Canoe Creek State park is on the path followed by many species of migratory birds including waterfowl, bald eagles and ospreys. The wetlands provide habitat for birds like the bluebird, oriole, red-winged blackbird and the brown thrasher.

The park also provided a habitat for the woodland creatures most common in Pennsylvania, white-tailed deer, turkey, squirrels, chipmunks, and ruffed grouse. The hunting of these animals is permitted during the hunting seasons designated by the Pennsylvania Game Commission.

==Recreation==
Canoe Lake is stocked with game fish by the Pennsylvania Fish and Boat Commission. Fisherman can catch bass, trout, walleye, muskellunge, pickerel and catfish during the summer and winter months at Canoe Lake. Ice fishing is permitted, but the thickness of the ice is not monitored.

The sand beach at Canoe Lake is opened starting Memorial Day weekend and ending Labor Day weekend. Beginning in 2008 lifeguards will not be posted at the beach.

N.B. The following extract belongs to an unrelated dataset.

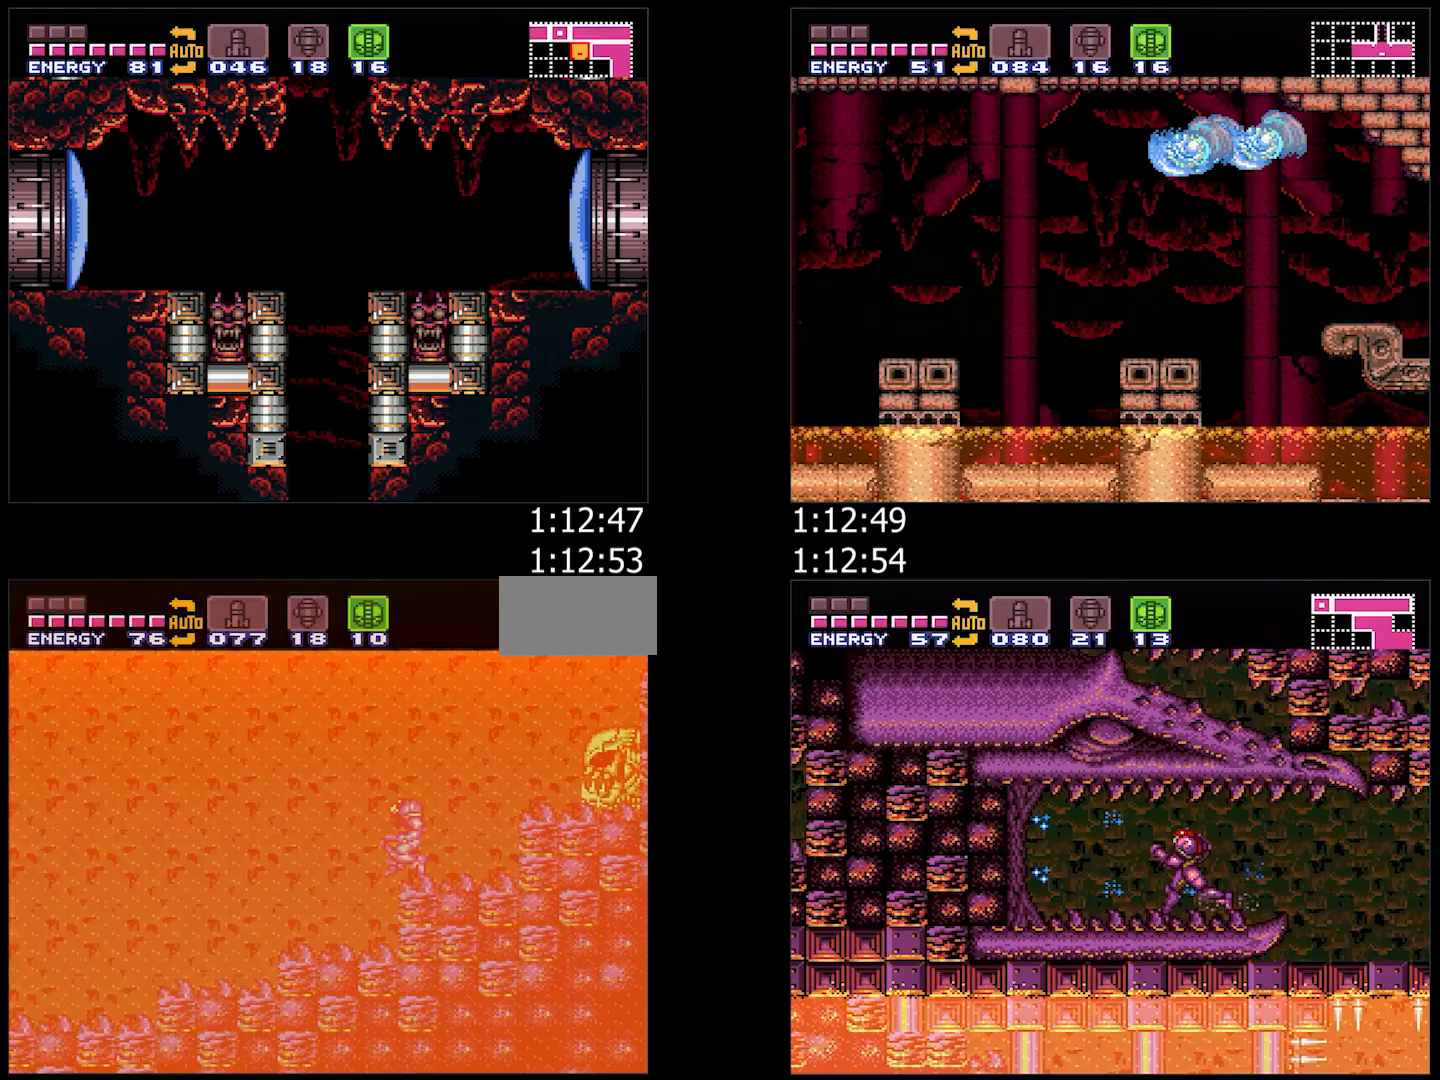
{"dt_ms": 500, "buttons": ["A", "B", "DPAD_LEFT"], "events": []}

The only motorized boats permitted on Canoe Lake are electrically powered. They must be properly registered with any state. Non-powered boats such as rowboats, canoes and kayaks must also display registration stickers from any state.

There are eight miles of trails that are open year-round to hiking, cross-country skiing, horseback riding, mountain biking and snowmobiles. These trails follow the shores of Canoe Lake and pass through woodlands, wetlands, meadows and the historic limestone kilns. Hikers are asked to wear fluorescent orange, for safety matters, when hiking during hunting season.

Canoe Creek State Park has a large picnic area near the lake. Charcoal grills are available for use. There are three pavilions for rent. Eight modern cabins are available to rent year-round. Each cabin sleeps six people and has electric heat, two bedrooms, living room, dining room, bathroom, and kitchen. Outside of the cabins are a fire ring and picnic table. The park also has a nine hole disc golf course.

The Terry Wentz Education Center is open year-round, near the modern cabins, and provides brochures on the education program and the wildlife of the park.